Однако пуризм никому еще состояния не приносил, и Америку завоевали именно британские приспособленцы, на голову разгромившие туземных аутентистов Джошуа Рифкина и Ноа Гринберга. Хогвуд возглавил в Бостоне почтенное «Общество Гегеля и Гайдна», его флейтист Николас Мак-Кеган сформировал оркестр на Западном побережье, а Пиннок, опираясь на «ДГ», основал «Классический бэнд» в самом сердце Нью-Йорка. А в Старом свете «Ле Монд» отмечала, что Лондон стал ныне «sans doute la capitale europée
Если Хогвуд, строитель империи и сверх-миротворец, заслужил прозвание Караяна ранней музыки, то Роджер Норрингтон был ее Бернстайном, а Джон Элиот Гардинер — будущим Тосканини. Оба были родом из обычных дирижеров, набравшихся мастерства с современными оркестрами и привыкших к их подчинению.
До того, как взойти на подиум, Норрингтон чем только не занимался. Сын администратора оксфордского колледжа, он начинал как тенор и основал, прежде чем отправиться в Восточную Африку в качестве представителя «Оксфорд Юнивесити Пресс», «Щютц-хор». Поскольку досуга для сожалений о неправильном выборе пути у него было предостаточно, Норрингтон обратился к музыке, поучился, ничего этим не достигнув, у Боулта и был, на его счастье, назначен музыкальным директором «Кент-оперы», новой труппы, зацепившийся за самый кончик шнуровки пояса спальных районов Лондона. В следующие пятнадцать лет он привлекал к себе все возраставшее внимание посредством таких удачных шагов, как, например, воскрешение «Коронации Поппеи» Монтеверди, одной из самых ранних среди существующих опер. «Мы не знали, как она может прозвучать, — признавал он, — однако, когда выяснили это, она оказалась чудом». Решившись в пятьдесят лет встать на путь свободного художника, Норрингтон придумал форму прилюдного изучения музыки, которой дал скромное название «Переживание». Он снимал по уик-эндам зал на Южном берегу и показывал в нем программы, соединявшие в себе обсуждение какой-то вещи, ее репетицию, исполнение и непосредственное участие публики. «Концепция состоит в том, что вы проживаете некоторое время с произведением и тем, что его окружает: слушатели принимают участие в подобии проводимого мною исследования, — объяснял он. — Вы покупаете билет на весь уик-энд.
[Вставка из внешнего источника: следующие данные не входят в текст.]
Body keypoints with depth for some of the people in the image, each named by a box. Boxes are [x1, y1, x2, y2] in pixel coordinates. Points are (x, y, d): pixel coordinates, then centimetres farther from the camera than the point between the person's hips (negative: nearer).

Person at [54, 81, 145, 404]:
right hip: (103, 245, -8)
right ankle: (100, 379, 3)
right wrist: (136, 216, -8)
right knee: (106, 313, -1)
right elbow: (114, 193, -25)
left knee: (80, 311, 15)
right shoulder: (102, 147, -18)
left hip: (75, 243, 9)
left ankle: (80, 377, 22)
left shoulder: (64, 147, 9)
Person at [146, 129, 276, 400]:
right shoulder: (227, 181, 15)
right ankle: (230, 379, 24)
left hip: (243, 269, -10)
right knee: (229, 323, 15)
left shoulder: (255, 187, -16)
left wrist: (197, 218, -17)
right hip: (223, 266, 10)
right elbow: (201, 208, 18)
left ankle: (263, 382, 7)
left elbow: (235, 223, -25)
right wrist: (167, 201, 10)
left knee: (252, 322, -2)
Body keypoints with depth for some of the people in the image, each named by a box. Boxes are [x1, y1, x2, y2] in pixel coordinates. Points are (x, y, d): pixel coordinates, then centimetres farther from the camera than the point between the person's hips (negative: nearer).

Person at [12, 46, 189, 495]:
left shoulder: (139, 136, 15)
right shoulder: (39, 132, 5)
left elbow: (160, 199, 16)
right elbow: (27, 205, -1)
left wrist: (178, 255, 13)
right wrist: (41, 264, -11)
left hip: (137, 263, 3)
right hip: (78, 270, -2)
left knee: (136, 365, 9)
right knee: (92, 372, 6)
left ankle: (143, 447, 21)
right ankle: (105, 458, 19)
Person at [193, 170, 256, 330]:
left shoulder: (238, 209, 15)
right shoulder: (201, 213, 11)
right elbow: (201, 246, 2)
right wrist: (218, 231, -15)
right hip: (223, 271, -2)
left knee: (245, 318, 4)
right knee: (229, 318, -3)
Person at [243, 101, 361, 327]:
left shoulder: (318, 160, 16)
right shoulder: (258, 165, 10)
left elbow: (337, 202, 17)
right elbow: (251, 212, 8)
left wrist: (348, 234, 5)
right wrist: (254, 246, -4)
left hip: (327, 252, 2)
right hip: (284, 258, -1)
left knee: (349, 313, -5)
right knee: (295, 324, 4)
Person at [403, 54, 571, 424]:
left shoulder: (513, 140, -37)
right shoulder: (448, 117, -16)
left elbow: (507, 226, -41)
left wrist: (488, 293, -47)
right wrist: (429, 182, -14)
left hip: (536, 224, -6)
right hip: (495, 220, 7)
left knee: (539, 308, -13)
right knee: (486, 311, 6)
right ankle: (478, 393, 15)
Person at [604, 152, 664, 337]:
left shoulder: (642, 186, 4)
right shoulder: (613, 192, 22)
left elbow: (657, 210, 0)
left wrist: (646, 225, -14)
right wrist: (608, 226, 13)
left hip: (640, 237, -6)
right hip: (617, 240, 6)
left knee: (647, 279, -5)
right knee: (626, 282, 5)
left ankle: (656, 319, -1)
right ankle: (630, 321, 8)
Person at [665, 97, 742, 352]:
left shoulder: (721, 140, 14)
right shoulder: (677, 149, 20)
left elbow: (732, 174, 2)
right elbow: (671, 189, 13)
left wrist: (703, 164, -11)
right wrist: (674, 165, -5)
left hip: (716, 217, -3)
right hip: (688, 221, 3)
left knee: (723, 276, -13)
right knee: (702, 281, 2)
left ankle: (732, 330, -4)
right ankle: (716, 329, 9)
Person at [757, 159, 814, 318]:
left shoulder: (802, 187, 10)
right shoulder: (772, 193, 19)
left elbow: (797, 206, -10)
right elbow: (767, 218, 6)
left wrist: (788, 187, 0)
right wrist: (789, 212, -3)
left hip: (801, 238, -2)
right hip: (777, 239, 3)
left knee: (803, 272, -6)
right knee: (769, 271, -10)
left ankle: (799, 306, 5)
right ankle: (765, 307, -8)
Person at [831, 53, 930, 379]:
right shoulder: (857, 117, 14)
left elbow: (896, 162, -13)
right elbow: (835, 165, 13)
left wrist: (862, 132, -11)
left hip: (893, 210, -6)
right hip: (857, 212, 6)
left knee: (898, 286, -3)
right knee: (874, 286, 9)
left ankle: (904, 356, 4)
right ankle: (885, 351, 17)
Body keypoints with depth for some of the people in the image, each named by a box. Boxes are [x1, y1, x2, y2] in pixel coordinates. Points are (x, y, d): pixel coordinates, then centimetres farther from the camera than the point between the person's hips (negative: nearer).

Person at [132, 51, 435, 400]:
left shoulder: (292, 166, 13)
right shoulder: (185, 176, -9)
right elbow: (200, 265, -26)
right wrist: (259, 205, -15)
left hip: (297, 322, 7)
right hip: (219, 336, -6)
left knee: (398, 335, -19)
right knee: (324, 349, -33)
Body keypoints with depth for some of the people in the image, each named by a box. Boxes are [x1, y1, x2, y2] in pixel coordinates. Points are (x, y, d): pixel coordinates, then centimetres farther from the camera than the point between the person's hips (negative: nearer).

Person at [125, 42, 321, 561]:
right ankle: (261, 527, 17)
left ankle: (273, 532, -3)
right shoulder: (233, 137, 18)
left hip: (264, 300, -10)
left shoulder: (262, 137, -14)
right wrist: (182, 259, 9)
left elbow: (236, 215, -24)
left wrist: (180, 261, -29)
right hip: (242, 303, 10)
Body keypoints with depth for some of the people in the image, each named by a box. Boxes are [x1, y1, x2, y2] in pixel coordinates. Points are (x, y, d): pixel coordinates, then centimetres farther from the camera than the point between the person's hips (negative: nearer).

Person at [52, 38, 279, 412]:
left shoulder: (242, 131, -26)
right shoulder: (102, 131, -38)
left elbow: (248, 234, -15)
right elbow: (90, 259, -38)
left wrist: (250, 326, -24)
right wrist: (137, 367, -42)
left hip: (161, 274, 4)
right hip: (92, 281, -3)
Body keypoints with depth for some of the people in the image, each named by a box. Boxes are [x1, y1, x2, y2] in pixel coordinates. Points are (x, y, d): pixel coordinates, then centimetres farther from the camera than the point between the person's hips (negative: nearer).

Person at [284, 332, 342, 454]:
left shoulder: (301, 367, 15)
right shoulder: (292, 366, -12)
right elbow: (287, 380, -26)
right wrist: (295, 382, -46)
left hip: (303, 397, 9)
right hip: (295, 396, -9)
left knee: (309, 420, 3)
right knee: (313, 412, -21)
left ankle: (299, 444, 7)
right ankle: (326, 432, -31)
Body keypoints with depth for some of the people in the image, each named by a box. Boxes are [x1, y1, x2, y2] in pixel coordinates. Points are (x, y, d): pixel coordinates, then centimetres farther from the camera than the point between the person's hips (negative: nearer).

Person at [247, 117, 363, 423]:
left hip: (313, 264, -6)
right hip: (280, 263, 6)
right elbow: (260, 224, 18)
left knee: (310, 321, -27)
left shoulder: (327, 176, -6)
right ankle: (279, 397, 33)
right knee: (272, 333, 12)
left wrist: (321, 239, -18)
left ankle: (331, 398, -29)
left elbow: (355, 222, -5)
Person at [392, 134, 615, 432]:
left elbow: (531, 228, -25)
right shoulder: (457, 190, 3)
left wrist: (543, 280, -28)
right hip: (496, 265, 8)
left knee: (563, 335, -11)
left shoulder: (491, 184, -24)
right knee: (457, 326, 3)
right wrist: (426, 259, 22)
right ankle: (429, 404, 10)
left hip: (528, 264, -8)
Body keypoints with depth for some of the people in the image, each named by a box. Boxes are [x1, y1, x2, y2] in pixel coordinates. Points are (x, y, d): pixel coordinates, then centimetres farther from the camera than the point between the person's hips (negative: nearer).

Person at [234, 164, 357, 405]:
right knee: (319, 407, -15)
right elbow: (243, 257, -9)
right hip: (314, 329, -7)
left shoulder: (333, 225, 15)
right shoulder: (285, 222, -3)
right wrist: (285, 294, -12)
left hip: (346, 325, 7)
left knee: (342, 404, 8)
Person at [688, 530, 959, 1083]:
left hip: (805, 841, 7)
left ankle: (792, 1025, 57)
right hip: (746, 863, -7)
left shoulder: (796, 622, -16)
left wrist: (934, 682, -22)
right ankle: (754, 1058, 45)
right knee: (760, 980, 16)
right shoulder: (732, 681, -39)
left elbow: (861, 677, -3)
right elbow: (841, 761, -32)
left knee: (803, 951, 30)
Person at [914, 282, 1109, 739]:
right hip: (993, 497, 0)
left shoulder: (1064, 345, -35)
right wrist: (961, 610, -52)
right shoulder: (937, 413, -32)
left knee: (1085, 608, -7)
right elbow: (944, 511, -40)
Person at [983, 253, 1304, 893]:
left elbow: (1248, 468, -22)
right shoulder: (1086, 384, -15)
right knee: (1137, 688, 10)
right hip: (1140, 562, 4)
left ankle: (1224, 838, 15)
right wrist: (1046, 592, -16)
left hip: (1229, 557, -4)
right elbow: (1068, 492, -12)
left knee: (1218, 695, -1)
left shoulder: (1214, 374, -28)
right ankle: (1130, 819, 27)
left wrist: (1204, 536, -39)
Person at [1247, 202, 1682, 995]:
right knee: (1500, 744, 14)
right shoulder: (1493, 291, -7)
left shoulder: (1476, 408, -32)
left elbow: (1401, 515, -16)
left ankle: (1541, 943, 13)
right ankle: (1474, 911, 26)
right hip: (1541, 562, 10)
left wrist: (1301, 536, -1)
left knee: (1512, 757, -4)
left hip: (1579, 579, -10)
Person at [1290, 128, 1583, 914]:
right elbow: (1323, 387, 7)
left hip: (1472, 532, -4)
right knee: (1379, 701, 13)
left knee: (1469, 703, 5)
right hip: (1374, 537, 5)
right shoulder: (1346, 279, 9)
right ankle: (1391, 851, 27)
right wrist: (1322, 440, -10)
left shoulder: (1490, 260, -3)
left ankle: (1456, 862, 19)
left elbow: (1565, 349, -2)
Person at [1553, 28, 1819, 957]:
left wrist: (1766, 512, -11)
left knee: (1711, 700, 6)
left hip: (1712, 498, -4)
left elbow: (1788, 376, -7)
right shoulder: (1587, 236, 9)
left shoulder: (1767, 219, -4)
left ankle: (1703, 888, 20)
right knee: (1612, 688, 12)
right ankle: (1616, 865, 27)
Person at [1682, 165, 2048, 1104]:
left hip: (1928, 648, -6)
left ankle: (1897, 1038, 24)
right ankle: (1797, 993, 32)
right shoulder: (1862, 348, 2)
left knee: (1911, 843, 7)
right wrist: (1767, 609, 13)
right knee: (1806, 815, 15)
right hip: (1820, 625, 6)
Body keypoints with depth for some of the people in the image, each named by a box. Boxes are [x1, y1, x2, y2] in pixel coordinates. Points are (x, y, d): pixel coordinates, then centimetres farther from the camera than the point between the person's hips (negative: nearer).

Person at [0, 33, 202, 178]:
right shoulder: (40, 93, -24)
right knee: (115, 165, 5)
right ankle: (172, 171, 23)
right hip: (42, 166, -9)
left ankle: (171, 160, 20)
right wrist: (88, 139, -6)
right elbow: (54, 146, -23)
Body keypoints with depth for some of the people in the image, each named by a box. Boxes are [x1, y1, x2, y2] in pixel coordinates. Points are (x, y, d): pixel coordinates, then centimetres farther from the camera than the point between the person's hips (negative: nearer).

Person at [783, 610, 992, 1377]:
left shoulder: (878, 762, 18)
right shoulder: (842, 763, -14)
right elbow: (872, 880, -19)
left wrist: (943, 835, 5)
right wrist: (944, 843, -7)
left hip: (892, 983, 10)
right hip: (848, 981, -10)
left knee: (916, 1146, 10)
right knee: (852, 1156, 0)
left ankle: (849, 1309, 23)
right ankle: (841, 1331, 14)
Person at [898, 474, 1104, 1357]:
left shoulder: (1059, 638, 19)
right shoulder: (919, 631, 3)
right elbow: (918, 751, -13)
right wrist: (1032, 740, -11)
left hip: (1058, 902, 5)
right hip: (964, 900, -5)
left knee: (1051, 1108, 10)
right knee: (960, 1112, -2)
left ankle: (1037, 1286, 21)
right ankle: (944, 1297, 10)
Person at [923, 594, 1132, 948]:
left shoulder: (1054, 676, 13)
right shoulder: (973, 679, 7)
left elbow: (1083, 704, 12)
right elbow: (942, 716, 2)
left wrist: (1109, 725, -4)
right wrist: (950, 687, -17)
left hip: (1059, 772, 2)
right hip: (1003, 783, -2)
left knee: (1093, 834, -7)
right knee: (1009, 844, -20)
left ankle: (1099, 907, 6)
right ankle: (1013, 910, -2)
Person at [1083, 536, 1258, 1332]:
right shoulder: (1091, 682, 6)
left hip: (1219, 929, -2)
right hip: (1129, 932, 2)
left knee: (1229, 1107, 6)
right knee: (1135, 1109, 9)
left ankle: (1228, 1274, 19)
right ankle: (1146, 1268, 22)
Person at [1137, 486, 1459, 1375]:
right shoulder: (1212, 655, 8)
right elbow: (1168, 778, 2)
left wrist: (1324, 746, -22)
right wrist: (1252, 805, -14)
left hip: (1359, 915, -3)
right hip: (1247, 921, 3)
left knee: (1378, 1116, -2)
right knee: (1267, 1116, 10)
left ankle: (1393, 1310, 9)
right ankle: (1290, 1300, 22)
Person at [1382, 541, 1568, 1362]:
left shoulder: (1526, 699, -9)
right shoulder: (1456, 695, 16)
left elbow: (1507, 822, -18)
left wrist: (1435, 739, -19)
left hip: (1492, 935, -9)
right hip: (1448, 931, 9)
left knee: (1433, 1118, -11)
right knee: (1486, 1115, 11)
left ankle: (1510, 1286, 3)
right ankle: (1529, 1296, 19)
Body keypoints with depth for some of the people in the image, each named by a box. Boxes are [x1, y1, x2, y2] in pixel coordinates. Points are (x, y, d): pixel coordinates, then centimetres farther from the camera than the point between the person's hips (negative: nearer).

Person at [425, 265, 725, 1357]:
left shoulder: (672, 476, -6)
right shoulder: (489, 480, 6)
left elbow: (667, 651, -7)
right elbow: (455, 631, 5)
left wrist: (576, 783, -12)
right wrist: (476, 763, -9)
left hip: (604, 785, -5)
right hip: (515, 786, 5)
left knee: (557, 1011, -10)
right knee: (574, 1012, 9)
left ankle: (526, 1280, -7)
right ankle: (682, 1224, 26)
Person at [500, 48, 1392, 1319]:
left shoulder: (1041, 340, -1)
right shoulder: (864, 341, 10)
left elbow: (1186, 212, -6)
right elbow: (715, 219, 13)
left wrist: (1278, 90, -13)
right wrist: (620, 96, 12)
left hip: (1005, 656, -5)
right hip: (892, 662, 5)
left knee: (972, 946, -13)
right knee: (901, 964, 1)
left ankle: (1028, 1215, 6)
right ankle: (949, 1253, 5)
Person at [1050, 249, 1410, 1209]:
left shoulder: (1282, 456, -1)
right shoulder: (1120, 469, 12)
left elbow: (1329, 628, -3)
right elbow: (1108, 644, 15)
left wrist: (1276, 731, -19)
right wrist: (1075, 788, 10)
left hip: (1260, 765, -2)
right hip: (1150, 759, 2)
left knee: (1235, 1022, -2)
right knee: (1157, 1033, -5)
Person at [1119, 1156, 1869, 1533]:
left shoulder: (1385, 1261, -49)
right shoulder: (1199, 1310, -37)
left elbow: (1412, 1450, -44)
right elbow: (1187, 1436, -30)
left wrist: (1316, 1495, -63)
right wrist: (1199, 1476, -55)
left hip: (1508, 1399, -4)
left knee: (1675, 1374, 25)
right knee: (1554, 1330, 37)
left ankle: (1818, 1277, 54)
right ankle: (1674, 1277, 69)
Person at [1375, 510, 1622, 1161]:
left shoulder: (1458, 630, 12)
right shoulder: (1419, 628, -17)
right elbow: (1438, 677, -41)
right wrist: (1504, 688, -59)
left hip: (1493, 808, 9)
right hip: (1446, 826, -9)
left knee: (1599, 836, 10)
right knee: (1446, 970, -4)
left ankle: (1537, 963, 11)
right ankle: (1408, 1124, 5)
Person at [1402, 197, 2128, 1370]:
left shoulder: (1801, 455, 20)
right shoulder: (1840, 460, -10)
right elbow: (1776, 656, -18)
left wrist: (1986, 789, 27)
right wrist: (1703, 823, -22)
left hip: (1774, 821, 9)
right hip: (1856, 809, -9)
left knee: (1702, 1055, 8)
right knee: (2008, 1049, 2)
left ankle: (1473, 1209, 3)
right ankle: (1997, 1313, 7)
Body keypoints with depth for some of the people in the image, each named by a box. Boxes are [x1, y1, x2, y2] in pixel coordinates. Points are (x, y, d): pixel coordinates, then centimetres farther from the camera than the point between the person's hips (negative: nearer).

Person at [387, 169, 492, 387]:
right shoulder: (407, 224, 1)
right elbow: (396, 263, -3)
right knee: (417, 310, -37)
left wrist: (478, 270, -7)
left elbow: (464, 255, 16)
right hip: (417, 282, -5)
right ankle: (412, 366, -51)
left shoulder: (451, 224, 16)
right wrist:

И, по сути дела, от вас ждут участия в чем-то вроде семинара, так что уходите вы оттуда, относясь к композитору и его вещи уже по-другому». В качестве примера такого «открывающего уши» опыта, он указывал на пламенные речи Бернстайна в «Карнеги-Холле».
††††††††††††††††
«Несомненно, европейской столицей, в которой музыка, в частности, старинная, сервируется наилучшим образом» (франц.).